= What to produce =
Format the listing as a Markdown table with a Row column numbering each line in order and a Line text column holding that line, leaving out blank lines.
___ Data shown ___
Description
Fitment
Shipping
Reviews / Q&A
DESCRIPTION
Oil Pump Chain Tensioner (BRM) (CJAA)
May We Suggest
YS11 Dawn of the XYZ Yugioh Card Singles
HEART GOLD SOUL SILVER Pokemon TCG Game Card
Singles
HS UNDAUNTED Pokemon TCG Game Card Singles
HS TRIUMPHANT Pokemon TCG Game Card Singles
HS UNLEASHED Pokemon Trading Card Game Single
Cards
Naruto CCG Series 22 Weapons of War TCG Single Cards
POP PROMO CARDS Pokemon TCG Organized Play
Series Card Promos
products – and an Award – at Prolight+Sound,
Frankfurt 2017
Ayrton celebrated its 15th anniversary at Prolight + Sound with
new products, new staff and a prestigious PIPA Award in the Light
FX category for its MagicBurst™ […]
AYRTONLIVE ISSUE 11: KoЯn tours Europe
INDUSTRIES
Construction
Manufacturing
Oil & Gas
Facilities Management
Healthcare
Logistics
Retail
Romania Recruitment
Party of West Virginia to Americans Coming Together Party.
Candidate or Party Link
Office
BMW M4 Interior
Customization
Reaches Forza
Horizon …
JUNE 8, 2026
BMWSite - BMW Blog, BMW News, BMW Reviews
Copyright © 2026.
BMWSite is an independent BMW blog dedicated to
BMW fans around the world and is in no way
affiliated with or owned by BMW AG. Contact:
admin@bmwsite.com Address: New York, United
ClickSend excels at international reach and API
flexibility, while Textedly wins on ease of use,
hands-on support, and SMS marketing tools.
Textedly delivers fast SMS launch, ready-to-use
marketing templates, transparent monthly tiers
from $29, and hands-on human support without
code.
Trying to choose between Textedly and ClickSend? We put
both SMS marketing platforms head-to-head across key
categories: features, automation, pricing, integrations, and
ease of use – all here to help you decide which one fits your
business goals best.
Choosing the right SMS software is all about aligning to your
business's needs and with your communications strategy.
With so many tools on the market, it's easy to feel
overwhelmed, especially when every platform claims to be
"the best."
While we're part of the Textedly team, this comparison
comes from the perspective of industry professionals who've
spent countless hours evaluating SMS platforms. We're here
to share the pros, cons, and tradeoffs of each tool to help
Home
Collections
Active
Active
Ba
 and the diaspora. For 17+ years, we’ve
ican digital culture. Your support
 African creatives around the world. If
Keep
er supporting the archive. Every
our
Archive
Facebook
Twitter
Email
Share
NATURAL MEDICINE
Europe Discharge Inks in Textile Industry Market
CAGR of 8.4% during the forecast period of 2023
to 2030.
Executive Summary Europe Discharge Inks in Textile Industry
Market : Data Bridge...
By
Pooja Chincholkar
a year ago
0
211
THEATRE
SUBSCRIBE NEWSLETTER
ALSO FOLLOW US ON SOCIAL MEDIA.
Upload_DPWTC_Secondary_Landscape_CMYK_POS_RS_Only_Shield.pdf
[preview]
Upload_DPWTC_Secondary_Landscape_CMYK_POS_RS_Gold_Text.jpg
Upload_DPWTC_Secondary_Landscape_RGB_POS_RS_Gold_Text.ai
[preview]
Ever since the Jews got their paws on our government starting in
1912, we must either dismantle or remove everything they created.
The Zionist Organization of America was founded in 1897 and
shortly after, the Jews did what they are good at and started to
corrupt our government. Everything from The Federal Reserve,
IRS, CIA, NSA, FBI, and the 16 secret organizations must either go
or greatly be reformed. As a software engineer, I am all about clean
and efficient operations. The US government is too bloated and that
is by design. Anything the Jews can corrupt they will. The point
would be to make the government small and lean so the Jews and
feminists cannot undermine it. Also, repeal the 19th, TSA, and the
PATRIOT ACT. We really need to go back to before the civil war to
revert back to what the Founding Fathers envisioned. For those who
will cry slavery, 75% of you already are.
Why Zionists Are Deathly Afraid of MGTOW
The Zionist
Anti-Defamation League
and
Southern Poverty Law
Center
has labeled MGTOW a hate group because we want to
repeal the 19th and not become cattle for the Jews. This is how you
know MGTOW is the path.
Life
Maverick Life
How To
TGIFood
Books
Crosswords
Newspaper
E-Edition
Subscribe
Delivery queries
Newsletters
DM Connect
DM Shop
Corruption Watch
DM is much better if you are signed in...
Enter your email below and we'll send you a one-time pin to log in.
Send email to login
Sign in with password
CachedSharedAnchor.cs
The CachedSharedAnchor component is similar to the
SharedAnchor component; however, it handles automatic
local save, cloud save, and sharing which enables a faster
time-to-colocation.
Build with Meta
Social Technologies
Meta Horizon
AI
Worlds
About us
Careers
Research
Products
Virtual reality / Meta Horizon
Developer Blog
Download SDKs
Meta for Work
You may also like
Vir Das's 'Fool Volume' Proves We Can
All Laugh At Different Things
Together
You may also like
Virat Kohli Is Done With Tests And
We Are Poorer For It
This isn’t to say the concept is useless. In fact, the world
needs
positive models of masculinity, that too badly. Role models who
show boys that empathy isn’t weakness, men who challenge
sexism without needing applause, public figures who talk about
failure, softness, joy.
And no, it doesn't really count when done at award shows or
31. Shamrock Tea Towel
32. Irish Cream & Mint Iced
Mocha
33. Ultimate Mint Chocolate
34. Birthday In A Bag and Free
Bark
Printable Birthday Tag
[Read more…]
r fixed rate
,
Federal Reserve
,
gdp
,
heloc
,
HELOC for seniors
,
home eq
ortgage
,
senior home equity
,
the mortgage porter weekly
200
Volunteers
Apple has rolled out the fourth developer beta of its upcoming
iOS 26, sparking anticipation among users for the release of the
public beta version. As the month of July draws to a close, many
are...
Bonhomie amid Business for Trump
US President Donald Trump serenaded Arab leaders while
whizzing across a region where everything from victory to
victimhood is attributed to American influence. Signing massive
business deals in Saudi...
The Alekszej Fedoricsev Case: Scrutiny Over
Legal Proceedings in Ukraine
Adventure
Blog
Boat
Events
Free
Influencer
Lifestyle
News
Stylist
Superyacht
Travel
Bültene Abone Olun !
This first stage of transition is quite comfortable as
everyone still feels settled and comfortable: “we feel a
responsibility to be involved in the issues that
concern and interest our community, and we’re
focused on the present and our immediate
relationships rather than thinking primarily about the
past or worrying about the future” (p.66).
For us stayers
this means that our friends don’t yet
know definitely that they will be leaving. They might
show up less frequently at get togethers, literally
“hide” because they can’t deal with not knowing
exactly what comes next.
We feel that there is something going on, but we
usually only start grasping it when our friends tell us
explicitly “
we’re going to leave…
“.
___
= Reply to the task =
| Row | Line text |
|---|---|
| 1 | Description |
| 2 | Fitment |
| 3 | Shipping |
| 4 | Reviews / Q&A |
| 5 | DESCRIPTION |
| 6 | Oil Pump Chain Tensioner (BRM) (CJAA) |
| 7 | May We Suggest |
| 8 | YS11 Dawn of the XYZ Yugioh Card Singles |
| 9 | HEART GOLD SOUL SILVER Pokemon TCG Game Card |
| 10 | Singles |
| 11 | HS UNDAUNTED Pokemon TCG Game Card Singles |
| 12 | HS TRIUMPHANT Pokemon TCG Game Card Singles |
| 13 | HS UNLEASHED Pokemon Trading Card Game Single |
| 14 | Cards |
| 15 | Naruto CCG Series 22 Weapons of War TCG Single Cards |
| 16 | POP PROMO CARDS Pokemon TCG Organized Play |
| 17 | Series Card Promos |
| 18 | products – and an Award – at Prolight+Sound, |
| 19 | Frankfurt 2017 |
| 20 | Ayrton celebrated its 15th anniversary at Prolight + Sound with |
| 21 | new products, new staff and a prestigious PIPA Award in the Light |
| 22 | FX category for its MagicBurst™ […] |
| 23 | AYRTONLIVE ISSUE 11: KoЯn tours Europe |
| 24 | INDUSTRIES |
| 25 | Construction |
| 26 | Manufacturing |
| 27 | Oil & Gas |
| 28 | Facilities Management |
| 29 | Healthcare |
| 30 | Logistics |
| 31 | Retail |
| 32 | Romania Recruitment |
| 33 | Party of West Virginia to Americans Coming Together Party. |
| 34 | Candidate or Party Link |
| 35 | Office |
| 36 | BMW M4 Interior |
| 37 | Customization |
| 38 | Reaches Forza |
| 39 | Horizon … |
| 40 | JUNE 8, 2026 |
| 41 | BMWSite - BMW Blog, BMW News, BMW Reviews |
| 42 | Copyright © 2026. |
| 43 | BMWSite is an independent BMW blog dedicated to |
| 44 | BMW fans around the world and is in no way |
| 45 | affiliated with or owned by BMW AG. Contact: |
| 46 | admin@bmwsite.com Address: New York, United |
| 47 | ClickSend excels at international reach and API |
| 48 | flexibility, while Textedly wins on ease of use, |
| 49 | hands-on support, and SMS marketing tools. |
| 50 | Textedly delivers fast SMS launch, ready-to-use |
| 51 | marketing templates, transparent monthly tiers |
| 52 | from $29, and hands-on human support without |
| 53 | code. |
| 54 | Trying to choose between Textedly and ClickSend? We put |
| 55 | both SMS marketing platforms head-to-head across key |
| 56 | categories: features, automation, pricing, integrations, and |
| 57 | ease of use – all here to help you decide which one fits your |
| 58 | business goals best. |
| 59 | Choosing the right SMS software is all about aligning to your |
| 60 | business's needs and with your communications strategy. |
| 61 | With so many tools on the market, it's easy to feel |
| 62 | overwhelmed, especially when every platform claims to be |
| 63 | "the best." |
| 64 | While we're part of the Textedly team, this comparison |
| 65 | comes from the perspective of industry professionals who've |
| 66 | spent countless hours evaluating SMS platforms. We're here |
| 67 | to share the pros, cons, and tradeoffs of each tool to help |
| 68 | Home |
| 69 | Collections |
| 70 | Active |
| 71 | Active |
| 72 | Ba |
| 73 |  and the diaspora. For 17+ years, we’ve |
| 74 | ican digital culture. Your support |
| 75 |  African creatives around the world. If |
| 76 | Keep |
| 77 | er supporting the archive. Every |
| 78 | our |
| 79 | Archive |
| 80 | Facebook |
| 81 | Twitter |
| 82 | Email |
| 83 | Share |
| 84 | NATURAL MEDICINE |
| 85 | Europe Discharge Inks in Textile Industry Market |
| 86 | CAGR of 8.4% during the forecast period of 2023 |
| 87 | to 2030. |
| 88 | Executive Summary Europe Discharge Inks in Textile Industry |
| 89 | Market : Data Bridge... |
| 90 | By |
| 91 | Pooja Chincholkar |
| 92 | a year ago |
| 93 | 0 |
| 94 | 211 |
| 95 | THEATRE |
| 96 | SUBSCRIBE NEWSLETTER |
| 97 | ALSO FOLLOW US ON SOCIAL MEDIA. |
| 98 | Upload_DPWTC_Secondary_Landscape_CMYK_POS_RS_Only_Shield.pdf |
| 99 | [preview] |
| 100 | Upload_DPWTC_Secondary_Landscape_CMYK_POS_RS_Gold_Text.jpg |
| 101 | Upload_DPWTC_Secondary_Landscape_RGB_POS_RS_Gold_Text.ai |
| 102 | [preview] |
| 103 | Ever since the Jews got their paws on our government starting in |
| 104 | 1912, we must either dismantle or remove everything they created. |
| 105 | The Zionist Organization of America was founded in 1897 and |
| 106 | shortly after, the Jews did what they are good at and started to |
| 107 | corrupt our government. Everything from The Federal Reserve, |
| 108 | IRS, CIA, NSA, FBI, and the 16 secret organizations must either go |
| 109 | or greatly be reformed. As a software engineer, I am all about clean |
| 110 | and efficient operations. The US government is too bloated and that |
| 111 | is by design. Anything the Jews can corrupt they will. The point |
| 112 | would be to make the government small and lean so the Jews and |
| 113 | feminists cannot undermine it. Also, repeal the 19th, TSA, and the |
| 114 | PATRIOT ACT. We really need to go back to before the civil war to |
| 115 | revert back to what the Founding Fathers envisioned. For those who |
| 116 | will cry slavery, 75% of you already are. |
| 117 | Why Zionists Are Deathly Afraid of MGTOW |
| 118 | The Zionist |
| 119 | Anti-Defamation League |
| 120 | and |
| 121 | Southern Poverty Law |
| 122 | Center |
| 123 | has labeled MGTOW a hate group because we want to |
| 124 | repeal the 19th and not become cattle for the Jews. This is how you |
| 125 | know MGTOW is the path. |
| 126 | Life |
| 127 | Maverick Life |
| 128 | How To |
| 129 | TGIFood |
| 130 | Books |
| 131 | Crosswords |
| 132 | Newspaper |
| 133 | E-Edition |
| 134 | Subscribe |
| 135 | Delivery queries |
| 136 | Newsletters |
| 137 | DM Connect |
| 138 | DM Shop |
| 139 | Corruption Watch |
| 140 | DM is much better if you are signed in... |
| 141 | Enter your email below and we'll send you a one-time pin to log in. |
| 142 | Send email to login |
| 143 | Sign in with password |
| 144 | CachedSharedAnchor.cs |
| 145 | The CachedSharedAnchor component is similar to the |
| 146 | SharedAnchor component; however, it handles automatic |
| 147 | local save, cloud save, and sharing which enables a faster |
| 148 | time-to-colocation. |
| 149 | Build with Meta |
| 150 | Social Technologies |
| 151 | Meta Horizon |
| 152 | AI |
| 153 | Worlds |
| 154 | About us |
| 155 | Careers |
| 156 | Research |
| 157 | Products |
| 158 | Virtual reality / Meta Horizon |
| 159 | Developer Blog |
| 160 | Download SDKs |
| 161 | Meta for Work |
| 162 | You may also like |
| 163 | Vir Das's 'Fool Volume' Proves We Can |
| 164 | All Laugh At Different Things |
| 165 | Together |
| 166 | You may also like |
| 167 | Virat Kohli Is Done With Tests And |
| 168 | We Are Poorer For It |
| 169 | This isn’t to say the concept is useless. In fact, the world |
| 170 | needs |
| 171 | positive models of masculinity, that too badly. Role models who |
| 172 | show boys that empathy isn’t weakness, men who challenge |
| 173 | sexism without needing applause, public figures who talk about |
| 174 | failure, softness, joy. |
| 175 | And no, it doesn't really count when done at award shows or |
| 176 | 31. Shamrock Tea Towel |
| 177 | 32. Irish Cream & Mint Iced |
| 178 | Mocha |
| 179 | 33. Ultimate Mint Chocolate |
| 180 | 34. Birthday In A Bag and Free |
| 181 | Bark |
| 182 | Printable Birthday Tag |
| 183 | [Read more…] |
| 184 | r fixed rate |
| 185 | , |
| 186 | Federal Reserve |
| 187 | , |
| 188 | gdp |
| 189 | , |
| 190 | heloc |
| 191 | , |
| 192 | HELOC for seniors |
| 193 | , |
| 194 | home eq |
| 195 | ortgage |
| 196 | , |
| 197 | senior home equity |
| 198 | , |
| 199 | the mortgage porter weekly |
| 200 | 200 |
| 201 | Volunteers |
| 202 | Apple has rolled out the fourth developer beta of its upcoming |
| 203 | iOS 26, sparking anticipation among users for the release of the |
| 204 | public beta version. As the month of July draws to a close, many |
| 205 | are... |
| 206 | Bonhomie amid Business for Trump |
| 207 | US President Donald Trump serenaded Arab leaders while |
| 208 | whizzing across a region where everything from victory to |
| 209 | victimhood is attributed to American influence. Signing massive |
| 210 | business deals in Saudi... |
| 211 | The Alekszej Fedoricsev Case: Scrutiny Over |
| 212 | Legal Proceedings in Ukraine |
| 213 | Adventure |
| 214 | Blog |
| 215 | Boat |
| 216 | Events |
| 217 | Free |
| 218 | Influencer |
| 219 | Lifestyle |
| 220 | News |
| 221 | Stylist |
| 222 | Superyacht |
| 223 | Travel |
| 224 | Bültene Abone Olun ! |
| 225 | This first stage of transition is quite comfortable as |
| 226 | everyone still feels settled and comfortable: “we feel a |
| 227 | responsibility to be involved in the issues that |
| 228 | concern and interest our community, and we’re |
| 229 | focused on the present and our immediate |
| 230 | relationships rather than thinking primarily about the |
| 231 | past or worrying about the future” (p.66). |
| 232 | For us stayers |
| 233 | this means that our friends don’t yet |
| 234 | know definitely that they will be leaving. They might |
| 235 | show up less frequently at get togethers, literally |
| 236 | “hide” because they can’t deal with not knowing |
| 237 | exactly what comes next. |
| 238 | We feel that there is something going on, but we |
| 239 | usually only start grasping it when our friends tell us |
| 240 | explicitly “ |
| 241 | we’re going to leave… |
| 242 | “. |